Or: how Japan learned to stop worrying and love the bomb. Restored, recut and re-released with a full 40 extra minutes to celebrate a 50th birthday, Godzilla shrugs off its politically neutered US edit to stomp tall once more: a thirty-storey atomic metaphor as urgent, fraught and ambiguous as ever.
Actually, as the DVD’s featurette Designing Godzilla reveals, that national icon is really a sweaty man in a rubber suit with what look suspiciously like Christmas trees glued to his back. But then, Godzilla is a movie crackling with mutant fusions – from ancient folklore crunched with modern monster madness to terrifying, newsy realism shouldering up against wobbly effects. But if those “suit-mation” techniques clunk and jolt next to King Kong’s bristling stop-motion, there’s no swerving Godzilla’s searing apocalyptic impact.
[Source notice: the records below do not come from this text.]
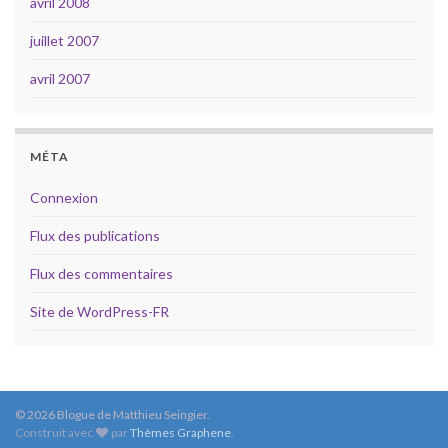
avril 2008
juillet 2007
avril 2007
MÉTA
Connexion
Flux des publications
Flux des commentaires
Site de WordPress-FR
© 2026 Blogue de Matthieu Seingier.
Construit avec
par
Thèmes Graphene
.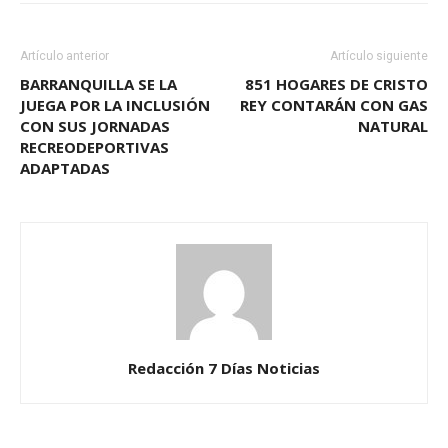
Artículo anterior
Artículo siguiente
BARRANQUILLA SE LA
851 HOGARES DE CRISTO
JUEGA POR LA INCLUSIÓN
REY CONTARÁN CON GAS
CON SUS JORNADAS
NATURAL
RECREODEPORTIVAS
ADAPTADAS
Redacción 7 Días Noticias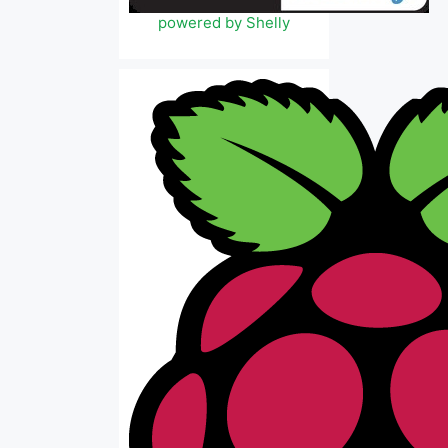
powered by Shelly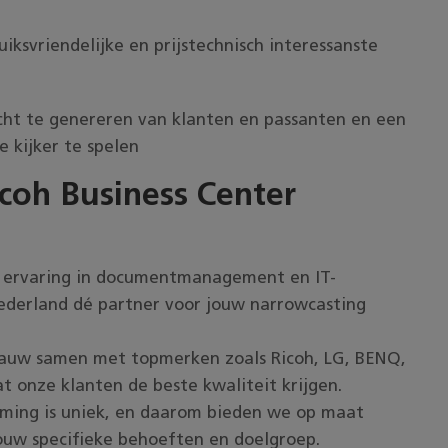
iksvriendelijke en prijstechnisch interessanste
ht te genereren van klanten en passanten en een
 kijker te spelen
coh Business Center
e ervaring in documentmanagement en IT-
Nederland dé partner voor jouw narrowcasting
auw samen met topmerken zoals Ricoh, LG, BENQ,
t onze klanten de beste kwaliteit krijgen.
eming is uniek, en daarom bieden we op maat
ouw specifieke behoeften en doelgroep.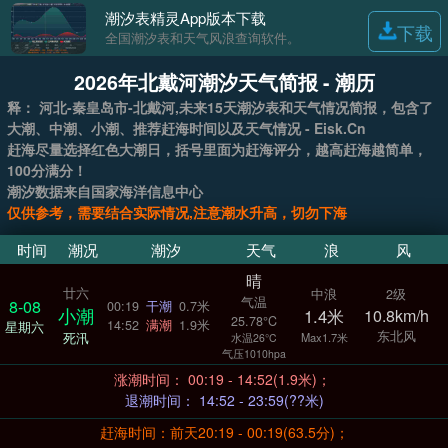
潮汐表精灵App版本下载
下载
全国潮汐表和天气风浪查询软件。
2026年北戴河潮汐天气简报 - 潮历
释： 河北-秦皇岛市-北戴河,未来15天潮汐表和天气情况简报，包含了
大潮、中潮、小潮、推荐赶海时间以及天气情况 - Eisk.Cn
赶海尽量选择红色大潮日，括号里面为赶海评分，越高赶海越简单，
100分满分！
潮汐数据来自国家海洋信息中心
仅供参考，需要结合实际情况,注意潮水升高，切勿下海
时间
潮况
潮汐
天气
浪
风
晴
廿六
中浪
2级
气温
8-08
00:19
干潮
0.7米
小潮
1.4米
10.8km/h
25.78°C
14:52
满潮
1.9米
星期六
东北风
死汛
Max1.7米
水温26°C
气压1010hpa
涨潮时间： 00:19 - 14:52(1.9米)；
退潮时间： 14:52 - 23:59(??米)
赶海时间：前天20:19 - 00:19(63.5分)；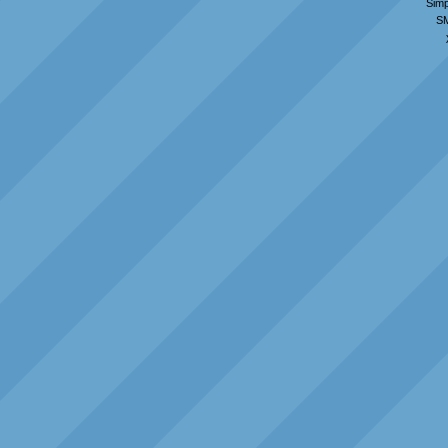
Simp
S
Kicked off the Pacific seabed by a nuclear blast, the mega-ton sea monster unleashes his appetite for mass destruction on Japan with elemental force. Belching radioactive breath, tearing through electrical grids, smashing skyscrapers, Godzilla turns civilisation into a city on fire. While Seven Samurai uber-thesp Takashi Shimura and scientist Akihito Hirata agonise over whether to risk another secret superweapon to destroy the monster, the movie chokes up with panicked references to nuclear contamination, black rain, bomb chaos, blazing infernos and twisted metal. And, rewarding his apprenticeship to Kurosawa, director Ishiro Hondo keeps human drama pounding hard at the heart of Japan’s first big-budget blockbuster: the nuked children, the babies wailing as their mothers lie dead, the ragged bodies oozing blood… Unspooling less than a decade after America’s obliteration of Hiroshima, Nagasaki and Tokyo, these images would have rattled viewers to the core. Easy to forget that for Japan, nuclear apocalypse is less sci-fi nightmare than bitter memory.
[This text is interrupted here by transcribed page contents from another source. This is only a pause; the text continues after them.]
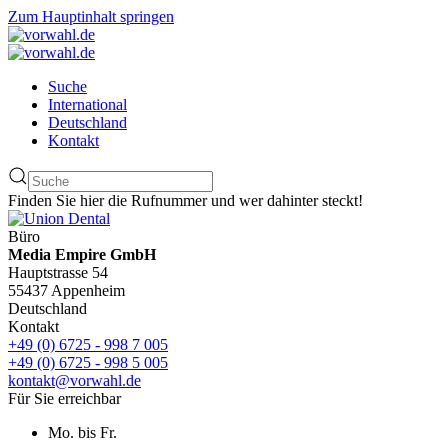
Zum Hauptinhalt springen
Suche
International
Deutschland
Kontakt
Finden Sie hier die Rufnummer und wer dahinter steckt!
Büro
Media Empire GmbH
Hauptstrasse 54
55437 Appenheim
Deutschland
Kontakt
+49 (0) 6725 - 998 7 005
+49 (0) 6725 - 998 5 005
kontakt@vorwahl.de
Für Sie erreichbar
Mo. bis Fr.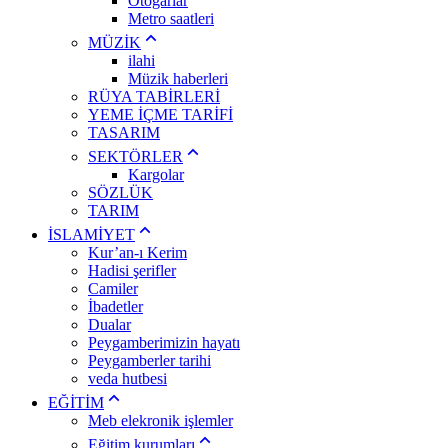
Otogarlar
Metro saatleri
MÜZİK
ilahi
Müzik haberleri
RÜYA TABİRLERİ
YEME İÇME TARİFİ
TASARIM
SEKTÖRLER
Kargolar
SÖZLÜK
TARIM
İSLAMİYET
Kur’an-ı Kerim
Hadisi şerifler
Camiler
İbadetler
Dualar
Peygamberimizin hayatı
Peygamberler tarihi
veda hutbesi
EĞİTİM
Meb elekronik işlemler
Eğitim kurumları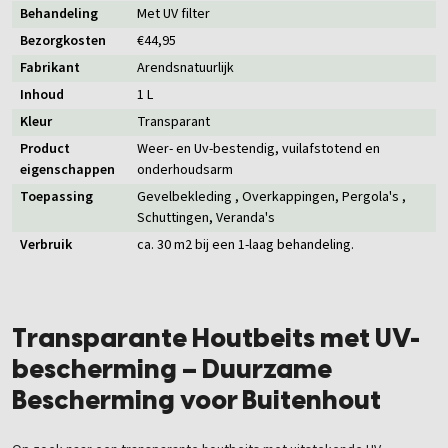
Behandeling
Met UV filter
Bezorgkosten
€44,95
Fabrikant
Arendsnatuurlijk
Inhoud
1 L
Kleur
Transparant
Product
Weer- en Uv-bestendig, vuilafstotend en
eigenschappen
onderhoudsarm
Toepassing
Gevelbekleding
, Overkappingen
, Pergola's
,
Schuttingen
, Veranda's
Verbruik
ca. 30 m2 bij een 1-laag behandeling.
Transparante Houtbeits met UV-
bescherming – Duurzame
Bescherming voor Buitenhout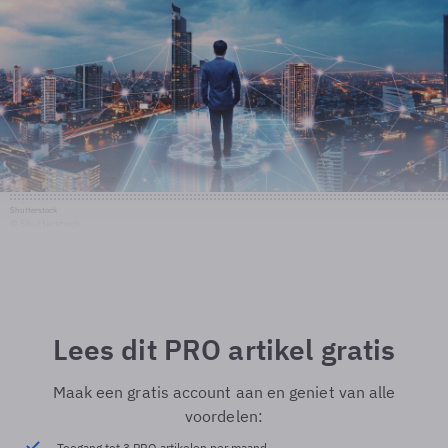
Shutterstock
© Shutterstock
Lees dit PRO artikel gratis
Maak een gratis account aan en geniet van alle
voordelen:
Toegang tot 3 PRO artikelen per maand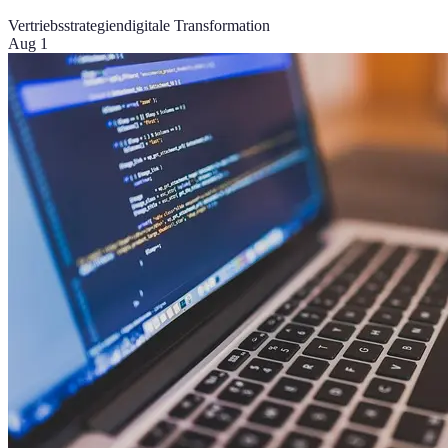
Vertriebsstrategien
digitale Transformation
Aug 1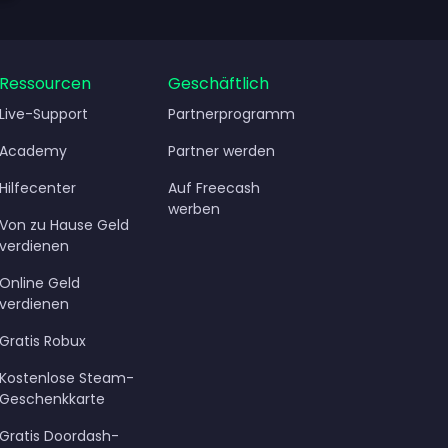
rdienen
Ressourcen
Geschäftlich
Live-Support
Partnerprogramm
Academy
Partner werden
Hilfecenter
Auf Freecash
werben
Von zu Hause Geld
verdienen
Online Geld
verdienen
Gratis Robux
Kostenlose Steam-
Geschenkkarte
Gratis Doordash-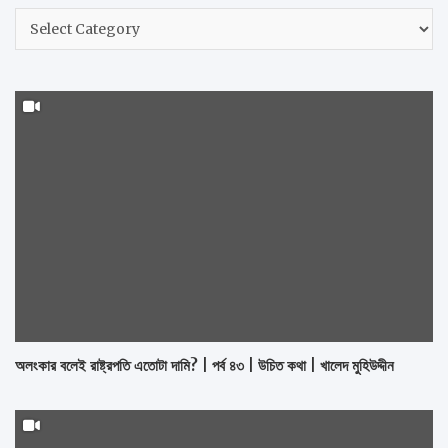
h
নির্বাচন
করুন
অলংকার বলেই রাষ্ট্রপতি এতোটা দামি? | পর্ব ৪৩ | উচিত কথা | খালেদ মুহিউদ্দীন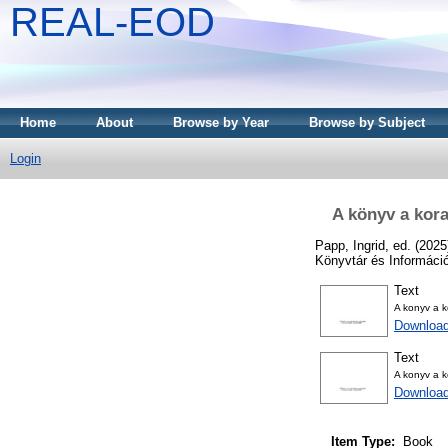
REAL-EOD
Home
About
Browse by Year
Browse by Subject
Login
A könyv a kor
Papp, Ingrid
, ed. (202
Könyvtár és Informáci
Text
A konyv a k
Downloa
Text
A konyv a 
Downloa
Item Type:
Book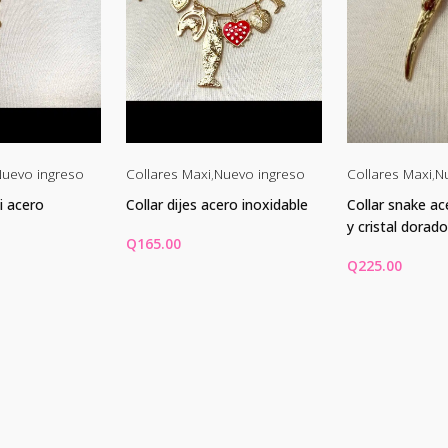
uevo ingreso
Collares Maxi
,
Nuevo ingreso
Collares Maxi
,
N
i acero
Collar dijes acero inoxidable
Collar snake ac
y cristal dorado
Q
165.00
Q
225.00
CARRITO
AÑADIR AL CARRITO
AÑADIR AL C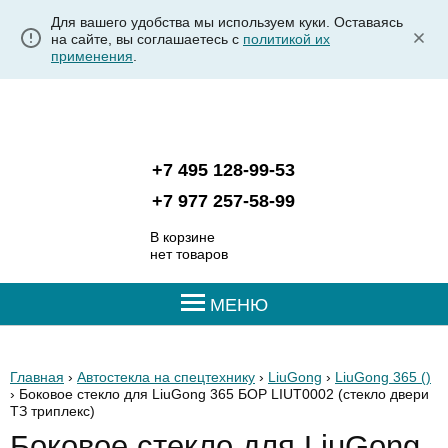
Для вашего удобства мы используем куки. Оставаясь
на сайте, вы соглашаетесь с
политикой их
применения
.
+7 495 128-99-53
+7 977 257-58-99
В корзине
нет товаров
МЕНЮ
Главная
›
Автостекла на спецтехнику
›
LiuGong
›
LiuGong 365 ()
› Боковое стекло для LiuGong 365 БОР LIUT0002
(стекло двери
ТЗ триплекс)
Боковое стекло для LiuGong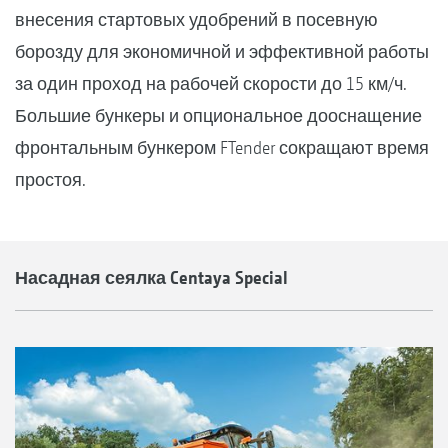
внесения стартовых удобрений в посевную
борозду для экономичной и эффективной работы
за один проход на рабочей скорости до 15 км/ч.
Большие бункеры и опциональное дооснащение
фронтальным бункером FTender сокращают время
простоя.
Насадная сеялка Centaya Special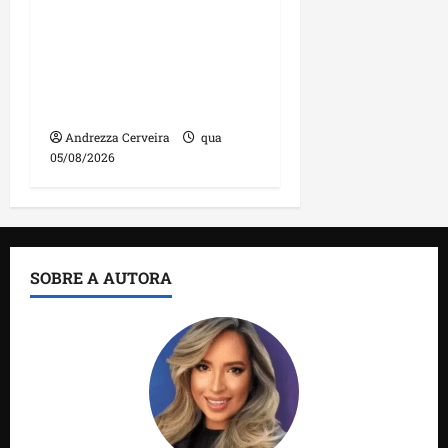
DNIT alerta para
manutenção na ponte
sobre Estreito dos
Mosquitos nesta quinta-
feira
Andrezza Cerveira
qua
05/08/2026
SOBRE A AUTORA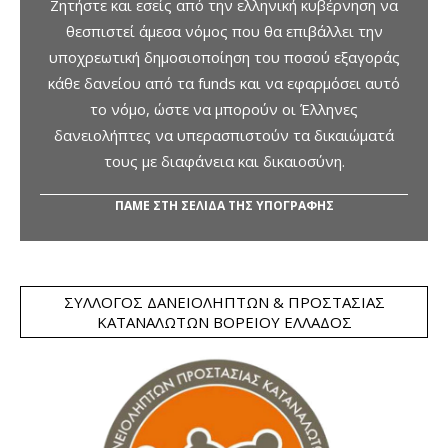
Ζητήστε και εσείς από την ελληνική κυβέρνηση να
θεσπιστεί άμεσα νόμος που θα επιβάλλει την
υποχρεωτική δημοσιοποίηση του ποσού εξαγοράς
κάθε δανείου από τα funds και να εφαρμόσει αυτό
το νόμο, ώστε να μπορούν οι Έλληνες
δανειολήπτες να υπερασπιστούν τα δικαιώματά
τους με διαφάνεια και δικαιοσύνη.
ΠΑΜΕ ΣΤΗ ΣΕΛΙΔΑ ΤΗΣ ΥΠΟΓΡΑΦΗΣ
ΣΎΛΛΟΓΟΣ ΔΑΝΕΙΟΛΗΠΤΏΝ & ΠΡΟΣΤΑΣΊΑΣ
ΚΑΤΑΝΑΛΩΤΏΝ ΒΟΡΕΊΟΥ ΕΛΛΆΔΟΣ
Indeed, Godzilla’s opening scene – a Japanese fishing boat drowning in an ocean of flame – is a moment mainlined direct from history. On the DVD, a 10-minute vintage featurette reveals desolate footage of post-attack Japan as it pays dues to the US H-bomb test that contaminated 23 fisherman. There are two more short-but-fascinating featurettes devoted to the monster’s creation (the look was apparently inspired by a children’s book of dinosaurs) and the story’s evolution (detailing several unfilmed scenes), both packing priceless Making Of stills. On the commentary, three US Godzilla buffs give a comprehensive talk-through of the monster, the movie, the Making Of and the mythologies, plus there’s the chance to make a revealing compare-and-contrast between the Japanese trailer (“Special effects surpassing American films!”) and the risible US promo (“Wiping out six million in a holocaust of flame!”).
Surviving half a century, 22 mad sequels and Roland Emmerich’s reptile-to-turkey devolution, the Lizard’s scorched warning continues resonate, now finding new rhythm in the tremors of a post-9/11 world. In short? As an awesome big brother to Hiroshima Mon Amour and Dr Strangelove, Big G is still the bomb.